Une situation funéraire alarmante en Guadeloupe
En Guadeloupe, une opération des forces de l'ordre a conduit à la saisie d'une vingtaine de dépouilles dans des sociétés de pompes funèbres, tandis que la préfecture autorise la crémation de 31 corps non réclamés conservés à l'hôpital, dont 22 enfants. Ces événements mettent en lumière des dysfonctionnements graves dans la gestion des défunts sur l'île.
Saisie de corps dans des conditions préoccupantes
Mardi dernier, la gendarmerie est intervenue dans des chambres mortuaires de sociétés de pompes funèbres situées au Gosier et à Sainte-Anne. Selon des sources concordantes, une vingtaine de corps ont été saisis et transférés vers d'autres entreprises afin d'assurer de meilleures conditions de conservation. Trois jours après cette opération, l'AFP a constaté sur place, au Gosier, une forte odeur de décomposition, soulignant l'urgence de la situation.

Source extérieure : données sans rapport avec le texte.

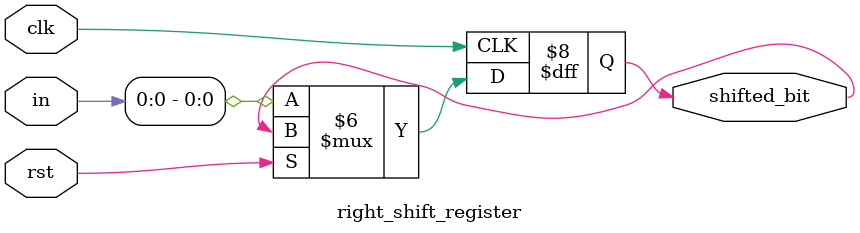
<source format=v>


module right_shift_register #(parameter WL = 4)
                            (input clk,rst,
                            input [WL - 1:0] in,
                            output reg shifted_bit);
    reg [WL - 1:0] tmp;

    always @(posedge clk) begin
        if (rst) tmp <= 0;  //load data into shifted_reg
        
        else begin
            tmp <= {tmp,in[WL-1:1]};
            shifted_bit <= in[0];  
        end
    end
endmodule

</source>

Le parquet de Pointe-à-Pitre ne s'est pas exprimé officiellement, mais une source proche de l'enquête confirme que des investigations sont en cours. Cette saisie intervient dans un contexte où les autorités tentent de remédier à des pratiques funéraires défaillantes.
Crémation autorisée pour 31 dépouilles au CHU
Parallèlement, la préfecture de Guadeloupe a publié un arrêté le 24 février autorisant la crémation de 31 dépouilles mortelles conservées au Centre Hospitalier Universitaire (CHU) des Abymes. Parmi ces corps, on compte 22 enfants, sept hommes et deux femmes, décédés entre 2017 et 2025. La préfecture indique avoir été alertée le 31 octobre 2025 par la directrice générale adjointe du CHU concernant les conditions de conservation de ces corps de personnes indigentes.

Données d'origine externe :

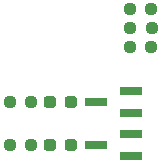
<source format=gbr>
%TF.GenerationSoftware,KiCad,Pcbnew,(6.0.0)*%
%TF.CreationDate,2022-01-23T22:47:39+07:00*%
%TF.ProjectId,NarWhelEncoderV2,4e617257-6865-46c4-956e-636f64657256,rev?*%
%TF.SameCoordinates,Original*%
%TF.FileFunction,Paste,Bot*%
%TF.FilePolarity,Positive*%
%FSLAX46Y46*%
G04 Gerber Fmt 4.6, Leading zero omitted, Abs format (unit mm)*
G04 Created by KiCad (PCBNEW (6.0.0)) date 2022-01-23 22:47:39*
%MOMM*%
%LPD*%
G01*
G04 APERTURE LIST*
G04 Aperture macros list*
%AMRoundRect*
0 Rectangle with rounded corners*
0 $1 Rounding radius*
0 $2 $3 $4 $5 $6 $7 $8 $9 X,Y pos of 4 corners*
0 Add a 4 corners polygon primitive as box body*
4,1,4,$2,$3,$4,$5,$6,$7,$8,$9,$2,$3,0*
0 Add four circle primitives for the rounded corners*
1,1,$1+$1,$2,$3*
1,1,$1+$1,$4,$5*
1,1,$1+$1,$6,$7*
1,1,$1+$1,$8,$9*
0 Add four rect primitives between the rounded corners*
20,1,$1+$1,$2,$3,$4,$5,0*
20,1,$1+$1,$4,$5,$6,$7,0*
20,1,$1+$1,$6,$7,$8,$9,0*
20,1,$1+$1,$8,$9,$2,$3,0*%
G04 Aperture macros list end*
%ADD10RoundRect,0.237500X-0.250000X-0.237500X0.250000X-0.237500X0.250000X0.237500X-0.250000X0.237500X0*%
%ADD11RoundRect,0.237500X0.250000X0.237500X-0.250000X0.237500X-0.250000X-0.237500X0.250000X-0.237500X0*%
%ADD12RoundRect,0.237500X0.287500X0.237500X-0.287500X0.237500X-0.287500X-0.237500X0.287500X-0.237500X0*%
%ADD13R,1.900000X0.800000*%
G04 APERTURE END LIST*
D10*
%TO.C,R5*%
X160087500Y-125800000D03*
X161912500Y-125800000D03*
%TD*%
D11*
%TO.C,R4*%
X172100000Y-117500000D03*
X170275000Y-117500000D03*
%TD*%
D12*
%TO.C,D1*%
X165250000Y-125800000D03*
X163500000Y-125800000D03*
%TD*%
D13*
%TO.C,Q2*%
X170400000Y-121200000D03*
X170400000Y-123100000D03*
X167400000Y-122150000D03*
%TD*%
%TO.C,Q1*%
X170400000Y-124850000D03*
X170400000Y-126750000D03*
X167400000Y-125800000D03*
%TD*%
D11*
%TO.C,R3*%
X172100000Y-114300000D03*
X170275000Y-114300000D03*
%TD*%
%TO.C,R6*%
X172112500Y-115900000D03*
X170287500Y-115900000D03*
%TD*%
D12*
%TO.C,D2*%
X165250000Y-122150000D03*
X163500000Y-122150000D03*
%TD*%
D10*
%TO.C,R8*%
X160087500Y-122150000D03*
X161912500Y-122150000D03*
%TD*%
M02*

</source>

Face à l'absence d'autorisation d'inhumer de la part de la mairie des Abymes, en raison du manque de place dans son cimetière, la préfecture a pris cette mesure exceptionnelle. Elle permet à la commune de procéder à la crémation au-delà du délai légal de 14 jours, afin de prévenir toute atteinte à la dignité humaine et éviter la saturation des capacités mortuaires du CHU.
Des enfants décédés depuis plusieurs années
Selon l'arrêté préfectoral, la dépouille la plus ancienne est celle d'un petit garçon décédé en 2017. Les autres enfants sont morts entre 2020 et 2025. Dans un communiqué diffusé vendredi soir, le CHU de la Guadeloupe a évoqué des solutions temporaires de conservation et affirmé avoir engagé des démarches auprès des collectivités territoriales et judiciaires concernées, ainsi qu'un conventionnement avec des sociétés de pompes funèbres.
La commune des Abymes n'a pas répondu aux sollicitations de l'AFP, laissant planer des questions sur la gestion à long terme de ces situations funéraires critiques. Ces événements soulignent les défis auxquels font face les autorités locales en matière de dignité des défunts et de capacité d'accueil des cimetières.